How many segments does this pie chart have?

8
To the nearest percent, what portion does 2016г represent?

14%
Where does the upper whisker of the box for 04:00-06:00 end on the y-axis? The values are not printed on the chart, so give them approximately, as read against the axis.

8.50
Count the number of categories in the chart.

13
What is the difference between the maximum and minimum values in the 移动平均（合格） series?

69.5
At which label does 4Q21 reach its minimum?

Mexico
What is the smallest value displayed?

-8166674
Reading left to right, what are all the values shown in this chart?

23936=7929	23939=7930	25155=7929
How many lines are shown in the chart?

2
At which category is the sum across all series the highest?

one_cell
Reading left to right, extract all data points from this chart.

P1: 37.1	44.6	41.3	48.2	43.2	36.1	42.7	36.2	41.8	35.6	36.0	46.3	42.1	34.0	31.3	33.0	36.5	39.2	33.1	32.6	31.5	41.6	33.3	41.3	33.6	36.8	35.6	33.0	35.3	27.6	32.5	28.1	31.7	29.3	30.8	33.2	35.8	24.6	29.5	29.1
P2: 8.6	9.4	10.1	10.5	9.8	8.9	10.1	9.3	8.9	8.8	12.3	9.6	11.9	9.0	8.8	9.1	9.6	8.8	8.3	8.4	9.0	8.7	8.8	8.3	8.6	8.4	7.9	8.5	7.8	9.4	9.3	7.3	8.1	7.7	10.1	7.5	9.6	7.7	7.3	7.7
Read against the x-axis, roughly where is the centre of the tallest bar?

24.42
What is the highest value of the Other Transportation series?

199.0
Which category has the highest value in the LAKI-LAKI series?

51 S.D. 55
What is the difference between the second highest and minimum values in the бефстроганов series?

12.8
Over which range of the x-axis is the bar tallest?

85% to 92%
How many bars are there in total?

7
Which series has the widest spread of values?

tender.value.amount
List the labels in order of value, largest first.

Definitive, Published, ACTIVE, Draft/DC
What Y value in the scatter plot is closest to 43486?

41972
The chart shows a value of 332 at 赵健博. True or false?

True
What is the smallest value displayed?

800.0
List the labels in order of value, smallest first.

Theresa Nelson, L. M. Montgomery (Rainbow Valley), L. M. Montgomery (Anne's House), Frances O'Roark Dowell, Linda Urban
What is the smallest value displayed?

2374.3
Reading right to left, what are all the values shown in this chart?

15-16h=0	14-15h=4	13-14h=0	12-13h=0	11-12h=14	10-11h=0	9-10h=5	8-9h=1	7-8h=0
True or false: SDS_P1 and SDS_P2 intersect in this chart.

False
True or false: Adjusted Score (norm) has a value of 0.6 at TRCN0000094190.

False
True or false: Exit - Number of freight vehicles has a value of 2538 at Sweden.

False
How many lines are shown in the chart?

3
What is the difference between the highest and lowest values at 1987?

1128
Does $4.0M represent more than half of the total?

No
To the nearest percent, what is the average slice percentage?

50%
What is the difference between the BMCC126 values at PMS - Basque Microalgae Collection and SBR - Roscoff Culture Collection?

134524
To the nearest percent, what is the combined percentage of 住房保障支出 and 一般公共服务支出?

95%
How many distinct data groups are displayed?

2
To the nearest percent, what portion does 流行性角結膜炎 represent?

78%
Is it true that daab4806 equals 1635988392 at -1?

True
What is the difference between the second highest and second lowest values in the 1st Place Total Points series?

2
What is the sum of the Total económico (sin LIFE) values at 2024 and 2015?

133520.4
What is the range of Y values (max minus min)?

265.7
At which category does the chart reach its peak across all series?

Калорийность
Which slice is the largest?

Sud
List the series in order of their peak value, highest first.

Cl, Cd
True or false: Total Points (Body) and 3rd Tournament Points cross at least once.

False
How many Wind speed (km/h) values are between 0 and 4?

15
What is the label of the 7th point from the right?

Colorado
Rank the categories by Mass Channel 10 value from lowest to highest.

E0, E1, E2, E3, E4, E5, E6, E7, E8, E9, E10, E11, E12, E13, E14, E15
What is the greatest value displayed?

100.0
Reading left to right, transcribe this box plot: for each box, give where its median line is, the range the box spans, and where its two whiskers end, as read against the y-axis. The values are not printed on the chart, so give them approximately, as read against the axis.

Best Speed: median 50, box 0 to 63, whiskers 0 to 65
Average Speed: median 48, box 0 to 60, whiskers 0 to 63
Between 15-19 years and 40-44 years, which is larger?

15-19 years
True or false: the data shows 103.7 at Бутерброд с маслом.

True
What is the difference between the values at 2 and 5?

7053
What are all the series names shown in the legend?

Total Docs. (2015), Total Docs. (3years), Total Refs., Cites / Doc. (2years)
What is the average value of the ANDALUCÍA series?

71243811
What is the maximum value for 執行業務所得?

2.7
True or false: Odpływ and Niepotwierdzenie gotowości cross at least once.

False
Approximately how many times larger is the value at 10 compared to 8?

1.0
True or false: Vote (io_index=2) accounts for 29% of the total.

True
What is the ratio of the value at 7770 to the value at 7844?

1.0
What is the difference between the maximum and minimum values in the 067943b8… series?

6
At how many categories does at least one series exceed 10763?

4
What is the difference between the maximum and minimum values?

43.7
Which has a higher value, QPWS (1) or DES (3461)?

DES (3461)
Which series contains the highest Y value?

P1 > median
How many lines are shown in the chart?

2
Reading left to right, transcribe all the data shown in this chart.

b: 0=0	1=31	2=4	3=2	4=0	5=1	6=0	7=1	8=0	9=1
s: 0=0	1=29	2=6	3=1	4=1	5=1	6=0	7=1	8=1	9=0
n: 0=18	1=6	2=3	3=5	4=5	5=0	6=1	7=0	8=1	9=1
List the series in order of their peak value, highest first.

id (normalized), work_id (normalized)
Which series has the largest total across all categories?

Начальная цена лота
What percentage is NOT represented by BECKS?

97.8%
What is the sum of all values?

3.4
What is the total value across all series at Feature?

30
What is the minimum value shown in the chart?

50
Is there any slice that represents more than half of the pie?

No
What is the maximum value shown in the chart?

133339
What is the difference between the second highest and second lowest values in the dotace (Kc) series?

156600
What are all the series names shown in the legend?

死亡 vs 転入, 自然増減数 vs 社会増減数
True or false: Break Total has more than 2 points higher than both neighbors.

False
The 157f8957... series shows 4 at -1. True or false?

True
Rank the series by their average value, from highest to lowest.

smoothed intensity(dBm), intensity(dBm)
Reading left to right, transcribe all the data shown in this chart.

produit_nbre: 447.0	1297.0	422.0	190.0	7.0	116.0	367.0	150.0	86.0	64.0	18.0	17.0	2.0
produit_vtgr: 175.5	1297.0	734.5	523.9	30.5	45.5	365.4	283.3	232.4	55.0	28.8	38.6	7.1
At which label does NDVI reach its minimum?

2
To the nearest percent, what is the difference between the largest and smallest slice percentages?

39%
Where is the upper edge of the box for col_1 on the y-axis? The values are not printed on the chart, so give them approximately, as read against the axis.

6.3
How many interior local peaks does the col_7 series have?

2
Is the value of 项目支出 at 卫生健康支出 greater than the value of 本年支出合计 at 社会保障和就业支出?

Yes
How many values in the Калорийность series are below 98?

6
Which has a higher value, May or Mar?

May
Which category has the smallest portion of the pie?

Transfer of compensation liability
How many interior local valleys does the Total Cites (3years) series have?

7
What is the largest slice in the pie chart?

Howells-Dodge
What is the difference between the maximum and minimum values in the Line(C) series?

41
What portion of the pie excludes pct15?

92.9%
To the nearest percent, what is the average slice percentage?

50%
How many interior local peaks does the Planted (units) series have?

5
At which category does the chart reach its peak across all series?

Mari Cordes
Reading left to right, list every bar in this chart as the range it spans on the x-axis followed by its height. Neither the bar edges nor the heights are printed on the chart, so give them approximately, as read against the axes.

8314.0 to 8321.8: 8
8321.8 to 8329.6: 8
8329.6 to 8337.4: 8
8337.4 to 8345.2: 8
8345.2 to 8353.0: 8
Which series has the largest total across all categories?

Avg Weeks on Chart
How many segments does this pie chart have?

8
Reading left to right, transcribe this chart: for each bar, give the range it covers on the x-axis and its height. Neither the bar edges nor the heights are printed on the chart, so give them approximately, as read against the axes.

+===+

● What to work on: Update the stretch of the listing from its start through the line containing "Reading left to right, what", changing every "chart" to "graph" and leaving everything else as it stands. Return only those lines.

● Solution to the exercise:
How many segments does this pie graph have?

8
To the nearest percent, what portion does 2016г represent?

14%
Where does the upper whisker of the box for 04:00-06:00 end on the y-axis? The values are not printed on the graph, so give them approximately, as read against the axis.

8.50
Count the number of categories in the graph.

13
What is the difference between the maximum and minimum values in the 移动平均（合格） series?

69.5
At which label does 4Q21 reach its minimum?

Mexico
What is the smallest value displayed?

-8166674
Reading left to right, what are all the values shown in this graph?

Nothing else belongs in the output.